SEKSİ DEĞİL SEVİLESİ ÇOCUK
Çirkin biri değilim ama kendimi insanların beni gördüğü kadar yakışıklı da bulmuyorum. Son klibimde beni seksi buluyorlar ama kendimi daha tatlı, güleryüzlü ve sevilesi bir çocuk gibi görüyorum.
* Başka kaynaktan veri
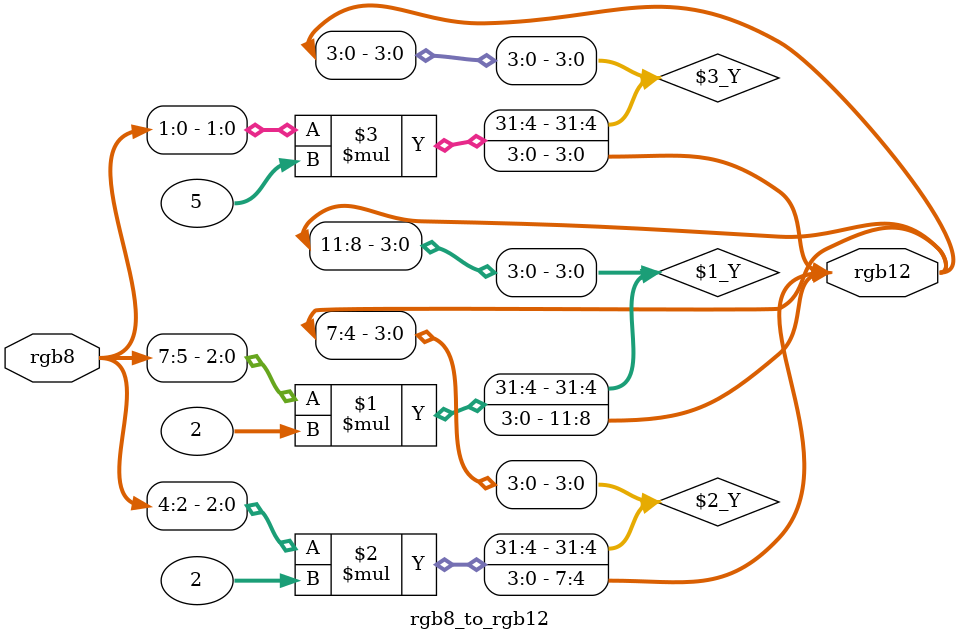
<source format=v>
module rgb8_to_rgb12(rgb8,rgb12);
input [7:0] rgb8; //3r,3g,2b
output [11:0] rgb12;

assign rgb12[11:8] = rgb8[7:5]*(15/7);
assign rgb12[7:4] = rgb8[4:2]*(15/7);
assign rgb12[3:0] = rgb8[1:0]*(15/3);
endmodule

</source>
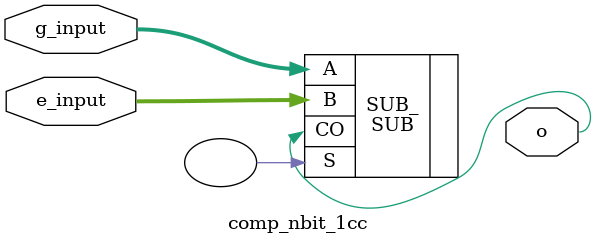
<source format=sv>
`timescale 1ns / 1ps

module comp_nbit_1cc #(parameter N = 8)(
	input	[N-1:0]	g_input,
	input	[N-1:0]	e_input,
	output		 	o
);	 
	 
	SUB #(.N(N)) SUB_(
		.A(g_input),
		.B(e_input),
		.S(), 
		.CO(o)
	);

endmodule
</source>
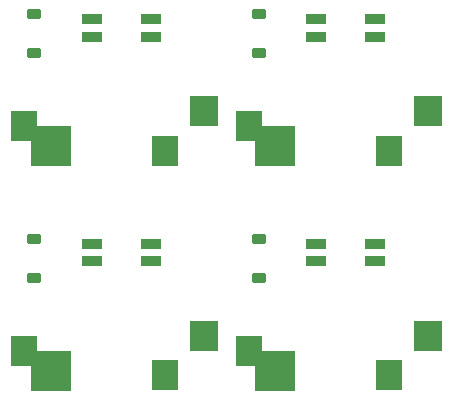
<source format=gbp>
G04 #@! TF.GenerationSoftware,KiCad,Pcbnew,7.0.8*
G04 #@! TF.CreationDate,2023-10-22T00:36:50-07:00*
G04 #@! TF.ProjectId,Seismos_4-Thumb,53656973-6d6f-4735-9f34-2d5468756d62,rev?*
G04 #@! TF.SameCoordinates,Original*
G04 #@! TF.FileFunction,Paste,Bot*
G04 #@! TF.FilePolarity,Positive*
%FSLAX46Y46*%
G04 Gerber Fmt 4.6, Leading zero omitted, Abs format (unit mm)*
G04 Created by KiCad (PCBNEW 7.0.8) date 2023-10-22 00:36:50*
%MOMM*%
%LPD*%
G01*
G04 APERTURE LIST*
G04 Aperture macros list*
%AMRoundRect*
0 Rectangle with rounded corners*
0 $1 Rounding radius*
0 $2 $3 $4 $5 $6 $7 $8 $9 X,Y pos of 4 corners*
0 Add a 4 corners polygon primitive as box body*
4,1,4,$2,$3,$4,$5,$6,$7,$8,$9,$2,$3,0*
0 Add four circle primitives for the rounded corners*
1,1,$1+$1,$2,$3*
1,1,$1+$1,$4,$5*
1,1,$1+$1,$6,$7*
1,1,$1+$1,$8,$9*
0 Add four rect primitives between the rounded corners*
20,1,$1+$1,$2,$3,$4,$5,0*
20,1,$1+$1,$4,$5,$6,$7,0*
20,1,$1+$1,$6,$7,$8,$9,0*
20,1,$1+$1,$8,$9,$2,$3,0*%
G04 Aperture macros list end*
%ADD10RoundRect,0.225000X-0.375000X0.225000X-0.375000X-0.225000X0.375000X-0.225000X0.375000X0.225000X0*%
%ADD11R,1.750000X0.812800*%
%ADD12R,2.300000X2.600000*%
%ADD13R,3.500000X3.500000*%
%ADD14R,2.400000X2.600000*%
G04 APERTURE END LIST*
D10*
X58500000Y-35350000D03*
X58500000Y-38650000D03*
X39500000Y-57650000D03*
X39500000Y-54350000D03*
X39500000Y-38650000D03*
X39500000Y-35350000D03*
X58500000Y-54350000D03*
X58500000Y-57650000D03*
D11*
X49378000Y-54754900D03*
D12*
X38660000Y-63800000D03*
X50560000Y-65900000D03*
D11*
X44348100Y-54754900D03*
X49378000Y-56253500D03*
X44348100Y-56253500D03*
D13*
X40910000Y-65515000D03*
D14*
X53860000Y-62540000D03*
D11*
X49378000Y-35754900D03*
D12*
X38660000Y-44800000D03*
X50560000Y-46900000D03*
D11*
X44348100Y-35754900D03*
X49378000Y-37253500D03*
X44348100Y-37253500D03*
D13*
X40910000Y-46515000D03*
D14*
X53860000Y-43540000D03*
D11*
X68378000Y-54754900D03*
D12*
X57660000Y-63800000D03*
X69560000Y-65900000D03*
D11*
X63348100Y-54754900D03*
X68378000Y-56253500D03*
X63348100Y-56253500D03*
D13*
X59910000Y-65515000D03*
D14*
X72860000Y-62540000D03*
D11*
X68378000Y-35754900D03*
D12*
X57660000Y-44800000D03*
X69560000Y-46900000D03*
D11*
X63348100Y-35754900D03*
X68378000Y-37253500D03*
X63348100Y-37253500D03*
D13*
X59910000Y-46515000D03*
D14*
X72860000Y-43540000D03*
M02*

</source>
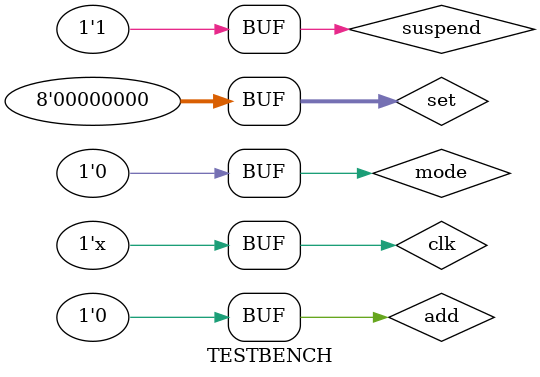
<source format=sv>
`timescale 1ns / 1ps

module TESTBENCH();
  reg clk;
  reg add;
  reg [7:0]set;
  reg mode;
  reg suspend;
  wire [31:0]count;
  wire pulse;
  
  always #5 clk = ~clk;
  
  initial begin
        clk = 0;
        set = 0;
        add = 1'b0;
        suspend = 1'b1;
        mode = 1'b0;


        #15 set = 8'b00000110;
        add = 1;
        #5 add = 0;
        #5 set = 0;
        #10 mode = 1'b1;
        #10 mode = 1'b0;
        #60 suspend = 1'b0;
        #60 suspend = 1'b1;
        #40 mode = 1'b1;
        #10 mode = 1'b0;
        #40 mode = 1'b1;
        #10 mode = 1'b0;
  end
  
  COUNTDOWN counter(
       .CLK(clk),
       .ADD(add),
       .SET(set),
       .MODE(mode),
       .SUSPEND(suspend),
       .COUNT(count),
       .PULSE(pulse)
  );
  
endmodule

</source>
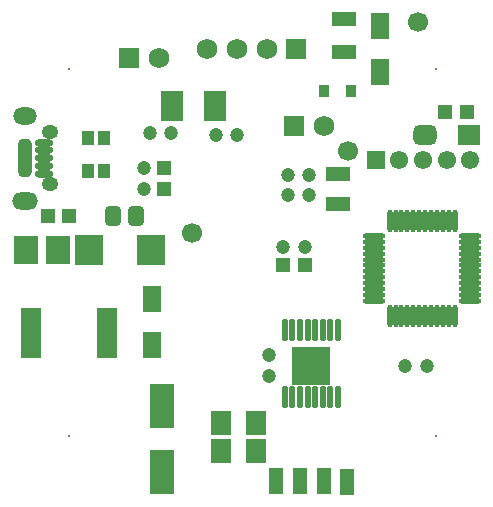
<source format=gts>
%FSTAX23Y23*%
%MOIN*%
%SFA1B1*%

%IPPOS*%
%AMD65*
4,1,8,0.038400,-0.014800,0.038400,0.014800,0.019700,0.033500,-0.019700,0.033500,-0.038400,0.014800,-0.038400,-0.014800,-0.019700,-0.033500,0.019700,-0.033500,0.038400,-0.014800,0.0*
1,1,0.037400,0.019700,-0.014800*
1,1,0.037400,0.019700,0.014800*
1,1,0.037400,-0.019700,0.014800*
1,1,0.037400,-0.019700,-0.014800*
%
%AMD71*
4,1,8,-0.027600,0.017700,-0.027600,-0.017700,-0.011800,-0.033500,0.011800,-0.033500,0.027600,-0.017700,0.027600,0.017700,0.011800,0.033500,-0.011800,0.033500,-0.027600,0.017700,0.0*
1,1,0.031500,-0.011800,0.017700*
1,1,0.031500,-0.011800,-0.017700*
1,1,0.031500,0.011800,-0.017700*
1,1,0.031500,0.011800,0.017700*
%
%AMD78*
4,1,8,-0.021700,0.050200,-0.021700,-0.050200,-0.008900,-0.063000,0.008900,-0.063000,0.021700,-0.050200,0.021700,0.050200,0.008900,0.063000,-0.008900,0.063000,-0.021700,0.050200,0.0*
1,1,0.025600,-0.008900,0.050200*
1,1,0.025600,-0.008900,-0.050200*
1,1,0.025600,0.008900,-0.050200*
1,1,0.025600,0.008900,0.050200*
%
%ADD45R,0.061020X0.061020*%
%ADD46C,0.061020*%
%ADD62O,0.021650X0.074800*%
%ADD63R,0.125980X0.125980*%
%ADD64C,0.066930*%
G04~CAMADD=65~8~0.0~0.0~669.3~767.7~187.0~0.0~15~0.0~0.0~0.0~0.0~0~0.0~0.0~0.0~0.0~0~0.0~0.0~0.0~270.0~768.0~669.0*
%ADD65D65*%
%ADD66R,0.076770X0.066930*%
%ADD67R,0.041340X0.049210*%
%ADD68R,0.066930X0.078740*%
%ADD69R,0.047240X0.047240*%
%ADD70C,0.047240*%
G04~CAMADD=71~8~0.0~0.0~669.3~551.2~157.5~0.0~15~0.0~0.0~0.0~0.0~0~0.0~0.0~0.0~0.0~0~0.0~0.0~0.0~90.0~552.0~670.0*
%ADD71D71*%
%ADD72R,0.062990X0.086610*%
%ADD73R,0.094490X0.102360*%
%ADD74R,0.070870X0.165350*%
%ADD75R,0.082680X0.097640*%
%ADD76R,0.078740X0.047240*%
%ADD77R,0.047240X0.047240*%
G04~CAMADD=78~8~0.0~0.0~1259.8~433.1~128.0~0.0~15~0.0~0.0~0.0~0.0~0~0.0~0.0~0.0~0.0~0~0.0~0.0~0.0~90.0~434.0~1260.0*
%ADD78D78*%
%ADD79O,0.061020X0.023620*%
%ADD80R,0.074800X0.102360*%
%ADD81R,0.078740X0.145670*%
%ADD82R,0.032680X0.040550*%
%ADD83R,0.047240X0.086610*%
%ADD84O,0.074800X0.019690*%
%ADD85O,0.019690X0.074800*%
%ADD86O,0.055120X0.049210*%
%ADD87O,0.078740X0.057090*%
%ADD88O,0.086610X0.057090*%
%ADD89C,0.007870*%
%ADD90R,0.068900X0.068900*%
%ADD91C,0.068900*%
%LNstepperpcb-1*%
%LPD*%
G54D45*
X01237Y01135D03*
G54D46*
X01473Y01135D03*
X01395D03*
X01316D03*
X01552D03*
G54D62*
X00933Y00345D03*
X00958D03*
X00984D03*
X0101D03*
X01035D03*
X01061D03*
X01086D03*
X01112D03*
Y0057D03*
X00933D03*
X00958D03*
X00984D03*
X0101D03*
X01035D03*
X01061D03*
X01086D03*
G54D63*
X01022Y0045D03*
G54D64*
X00624Y00893D03*
X01379Y01596D03*
X01143Y01165D03*
G54D65*
X01401Y0122D03*
G54D66*
X01548Y0122D03*
G54D67*
X00278Y0121D03*
X00331D03*
X00278Y011D03*
X00331D03*
G54D68*
X00722Y00165D03*
X00837D03*
X00722Y0026D03*
X00837D03*
G54D69*
X0053Y0111D03*
Y01039D03*
G54D70*
X00464Y01039D03*
Y0111D03*
X01015Y01085D03*
X00944D03*
X01015Y0102D03*
X00944D03*
X00929Y00845D03*
X01D03*
X00775Y0122D03*
X00704D03*
X00484Y01225D03*
X00555D03*
X0088Y00414D03*
Y00485D03*
X01407Y0045D03*
X01336D03*
G54D71*
X00439Y0095D03*
X0036D03*
G54D72*
X0049Y00672D03*
Y00517D03*
X0125Y01427D03*
Y01582D03*
G54D73*
X00282Y00835D03*
X00487D03*
G54D74*
X00089Y0056D03*
X0034D03*
G54D75*
X00177Y00835D03*
X00072D03*
G54D76*
X0111Y0099D03*
Y01089D03*
X0113Y01605D03*
Y01494D03*
G54D77*
X00144Y0095D03*
X00215D03*
X01Y00784D03*
X00929D03*
X01469Y01295D03*
X0154D03*
G54D78*
X00067Y01141D03*
G54D79*
X00131Y0109D03*
Y01116D03*
Y01141D03*
Y01167D03*
Y01192D03*
G54D80*
X00557Y01315D03*
X00702D03*
G54D81*
X00525Y00094D03*
Y00315D03*
G54D82*
X01066Y01365D03*
X01153D03*
G54D83*
X0114Y00062D03*
X01063Y00064D03*
X00985D03*
X00906D03*
G54D84*
X01232Y00882D03*
Y00862D03*
Y00843D03*
Y00823D03*
Y00803D03*
Y00784D03*
Y00764D03*
Y00744D03*
Y00724D03*
Y00705D03*
Y00685D03*
Y00665D03*
X01551D03*
Y00685D03*
Y00705D03*
Y00724D03*
Y00744D03*
Y00764D03*
Y00784D03*
Y00803D03*
Y00823D03*
Y00843D03*
Y00862D03*
Y00882D03*
G54D85*
X01283Y00614D03*
X01303D03*
X01322D03*
X01342D03*
X01362D03*
X01381D03*
X01401D03*
X01421D03*
X0144D03*
X0146D03*
X0148D03*
X015D03*
Y00933D03*
X0148D03*
X0146D03*
X0144D03*
X01421D03*
X01401D03*
X01381D03*
X01362D03*
X01342D03*
X01322D03*
X01303D03*
X01283D03*
G54D86*
X00152Y01054D03*
Y01229D03*
G54D87*
X00067Y01282D03*
G54D88*
X00067Y01D03*
G54D89*
X01437Y00216D03*
X00216D03*
Y01437D03*
X01437D03*
G54D90*
X00965Y0125D03*
X00971Y01505D03*
X00415Y01475D03*
G54D91*
X01065Y0125D03*
X00873Y01505D03*
X00775D03*
X00676D03*
X00515Y01475D03*
M02*
</source>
ADIM DUYULSUN DİYE BOMBALAR PATLATACAK DEĞİLİM
Küçükken kendimi odaya kapatır, yüksek sesle gazete okurdum. Sonra Marmara İletişim Fakültesi’ni bitirdim. Şimdi yüksek lisans yapıyorum ve televizyonla ilgili işler yapmayı da istiyorum. Adım daha çok duyulsun diye bombalar patlatacak bir adam değilim. Şarkılarımı sevsinler, iyi insanlarla çalışayım yeter. Albümüm tutmazsa bu dünyanın sonu değil.